Start of Block

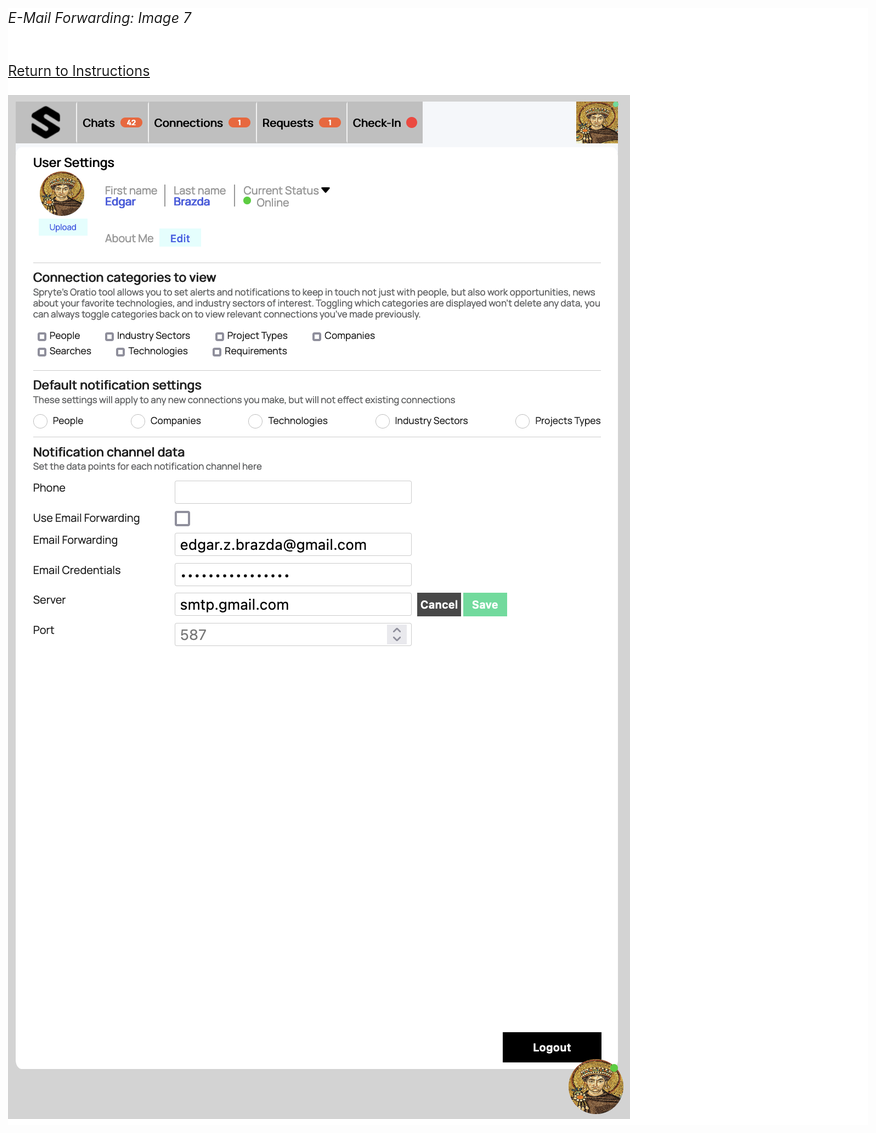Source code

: ###### E-Mail Forwarding: Image 7

[Return to Instructions](#instructions)

![Spryte Labs Settings - Server](_media/Features/Custom%20E-Mail/Spryte%20Chat%20-%20VII.png)
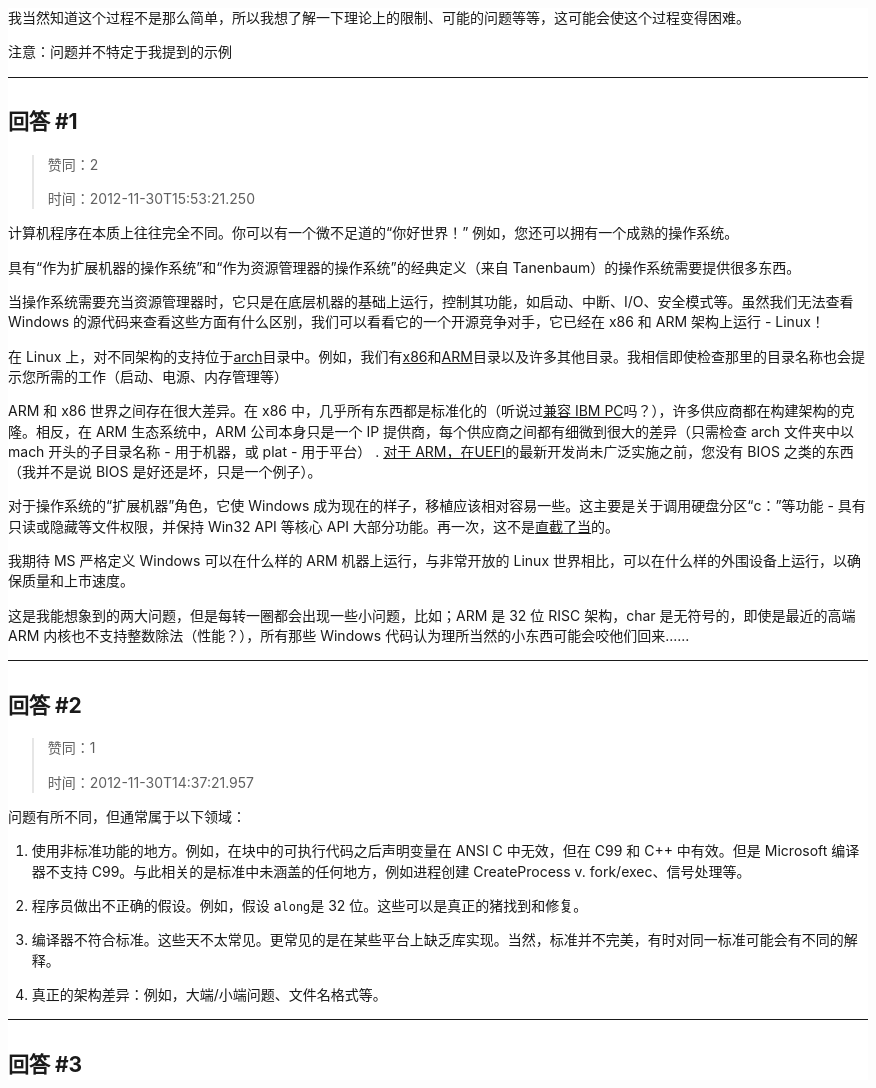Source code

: 我当然知道这个过程不是那么简单，所以我想了解一下理论上的限制、可能的问题等等，这可能会使这个过程变得困难。

注意：问题并不特定于我提到的示例

* * *

## 回答 #1

> 赞同：2
> 
> 时间：2012-11-30T15:53:21.250

计算机程序在本质上往往完全不同。你可以有一个微不足道的“你好世界！” 例如，您还可以拥有一个成熟的操作系统。

具有“作为扩展机器的操作系统”和“作为资源管理器的操作系统”的经典定义（来自 Tanenbaum）的操作系统需要提供很多东西。

当操作系统需要充当资源管理器时，它只是在底层机器的基础上运行，控制其功能，如启动、中断、I/O、安全模式等。虽然我们无法查看 Windows 的源代码来查看这些方面有什么区别，我们可以看看它的一个开源竞争对手，它已经在 x86 和 ARM 架构上运行 - Linux！

在 Linux 上，对不同架构的支持位于[arch](https://github.com/torvalds/linux/tree/master/arch)目录中。例如，我们有[x86](https://github.com/torvalds/linux/tree/master/arch/x86)和[ARM](https://github.com/torvalds/linux/tree/master/arch/arm)目录以及许多其他目录。我相信即使检查那里的目录名称也会提示您所需的工作（启动、电源、内存管理等）

ARM 和 x86 世界之间存在很大差异。在 x86 中，几乎所有东西都是标准化的（听说过[兼容 IBM PC](http://en.wikipedia.org/wiki/IBM_PC_compatible)吗？），许多供应商都在构建架构的克隆。相反，在 ARM 生态系统中，ARM 公司本身只是一个 IP 提供商，每个供应商之间都有细微到很大的差异（只需检查 arch 文件夹中以 mach 开头的子目录名称 - 用于机器，或 plat - 用于平台） . [对于 ARM，在UEFI](http://en.wikipedia.org/wiki/Unified_Extensible_Firmware_Interface)的最新开发尚未广泛实施之前，您没有 BIOS 之类的东西（我并不是说 BIOS 是好还是坏，只是一个例子）。

对于操作系统的“扩展机器”角色，它使 Windows 成为现在的样子，移植应该相对容易一些。这主要是关于调用硬盘分区“c：”等功能 - 具有只读或隐藏等文件权限，并保持 Win32 API 等核心 API 大部分功能。再一次，这不是[直截了当](http://getwired.com/2011/09/20/win32-the-reports-of-my-death-are-greatly-exaggerated/)的。

我期待 MS 严格定义 Windows 可以在什么样的 ARM 机器上运行，与非常开放的 Linux 世界相比，可以在什么样的外围设备上运行，以确保质量和上市速度。

这是我能想象到的两大问题，但是每转一圈都会出现一些小问题，比如；ARM 是 32 位 RISC 架构，char 是无符号的，即使是最近的高端 ARM 内核也不支持整数除法（性能？），所有那些 Windows 代码认为理所当然的小东西可能会咬他们回来......

* * *

## 回答 #2

> 赞同：1
> 
> 时间：2012-11-30T14:37:21.957

问题有所不同，但通常属于以下领域：

1.  使用非标准功能的地方。例如，在块中的可执行代码之后声明变量在 ANSI C 中无效，但在 C99 和 C++ 中有效。但是 Microsoft 编译器不支持 C99。与此相关的是标准中未涵盖的任何地方，例如进程创建 CreateProcess v. fork/exec、信号处理等。

2.  程序员做出不正确的假设。例如，假设 a`long`是 32 位。这些可以是真正的猪找到和修复。

3.  编译器不符合标准。这些天不太常见。更常见的是在某些平台上缺乏库实现。当然，标准并不完美，有时对同一标准可能会有不同的解释。

4.  真正的架构差异：例如，大端/小端问题、文件名格式等。

* * *

## 回答 #3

End of Block

[PROBLEM REQUIREMENTS] Pictures are to be left out; the records above must be repeated word for word.

[COMPLETED EXERCISE]
Source code

: ###### E-Mail Forwarding: Image 7

[Return to Instructions](#instructions)

![Spryte Labs Settings - Server](_media/Features/Custom%20E-Mail/Spryte%20Chat%20-%20VII.png)
Source code

: 我当然知道这个过程不是那么简单，所以我想了解一下理论上的限制、可能的问题等等，这可能会使这个过程变得困难。

注意：问题并不特定于我提到的示例

* * *

## 回答 #1

> 赞同：2
> 
> 时间：2012-11-30T15:53:21.250

计算机程序在本质上往往完全不同。你可以有一个微不足道的“你好世界！” 例如，您还可以拥有一个成熟的操作系统。

具有“作为扩展机器的操作系统”和“作为资源管理器的操作系统”的经典定义（来自 Tanenbaum）的操作系统需要提供很多东西。

当操作系统需要充当资源管理器时，它只是在底层机器的基础上运行，控制其功能，如启动、中断、I/O、安全模式等。虽然我们无法查看 Windows 的源代码来查看这些方面有什么区别，我们可以看看它的一个开源竞争对手，它已经在 x86 和 ARM 架构上运行 - Linux！

在 Linux 上，对不同架构的支持位于[arch](https://github.com/torvalds/linux/tree/master/arch)目录中。例如，我们有[x86](https://github.com/torvalds/linux/tree/master/arch/x86)和[ARM](https://github.com/torvalds/linux/tree/master/arch/arm)目录以及许多其他目录。我相信即使检查那里的目录名称也会提示您所需的工作（启动、电源、内存管理等）

ARM 和 x86 世界之间存在很大差异。在 x86 中，几乎所有东西都是标准化的（听说过[兼容 IBM PC](http://en.wikipedia.org/wiki/IBM_PC_compatible)吗？），许多供应商都在构建架构的克隆。相反，在 ARM 生态系统中，ARM 公司本身只是一个 IP 提供商，每个供应商之间都有细微到很大的差异（只需检查 arch 文件夹中以 mach 开头的子目录名称 - 用于机器，或 plat - 用于平台） . [对于 ARM，在UEFI](http://en.wikipedia.org/wiki/Unified_Extensible_Firmware_Interface)的最新开发尚未广泛实施之前，您没有 BIOS 之类的东西（我并不是说 BIOS 是好还是坏，只是一个例子）。

对于操作系统的“扩展机器”角色，它使 Windows 成为现在的样子，移植应该相对容易一些。这主要是关于调用硬盘分区“c：”等功能 - 具有只读或隐藏等文件权限，并保持 Win32 API 等核心 API 大部分功能。再一次，这不是[直截了当](http://getwired.com/2011/09/20/win32-the-reports-of-my-death-are-greatly-exaggerated/)的。

我期待 MS 严格定义 Windows 可以在什么样的 ARM 机器上运行，与非常开放的 Linux 世界相比，可以在什么样的外围设备上运行，以确保质量和上市速度。

这是我能想象到的两大问题，但是每转一圈都会出现一些小问题，比如；ARM 是 32 位 RISC 架构，char 是无符号的，即使是最近的高端 ARM 内核也不支持整数除法（性能？），所有那些 Windows 代码认为理所当然的小东西可能会咬他们回来......

* * *

## 回答 #2

> 赞同：1
> 
> 时间：2012-11-30T14:37:21.957

问题有所不同，但通常属于以下领域：

1.  使用非标准功能的地方。例如，在块中的可执行代码之后声明变量在 ANSI C 中无效，但在 C99 和 C++ 中有效。但是 Microsoft 编译器不支持 C99。与此相关的是标准中未涵盖的任何地方，例如进程创建 CreateProcess v. fork/exec、信号处理等。

2.  程序员做出不正确的假设。例如，假设 a`long`是 32 位。这些可以是真正的猪找到和修复。

3.  编译器不符合标准。这些天不太常见。更常见的是在某些平台上缺乏库实现。当然，标准并不完美，有时对同一标准可能会有不同的解释。

4.  真正的架构差异：例如，大端/小端问题、文件名格式等。

* * *

## 回答 #3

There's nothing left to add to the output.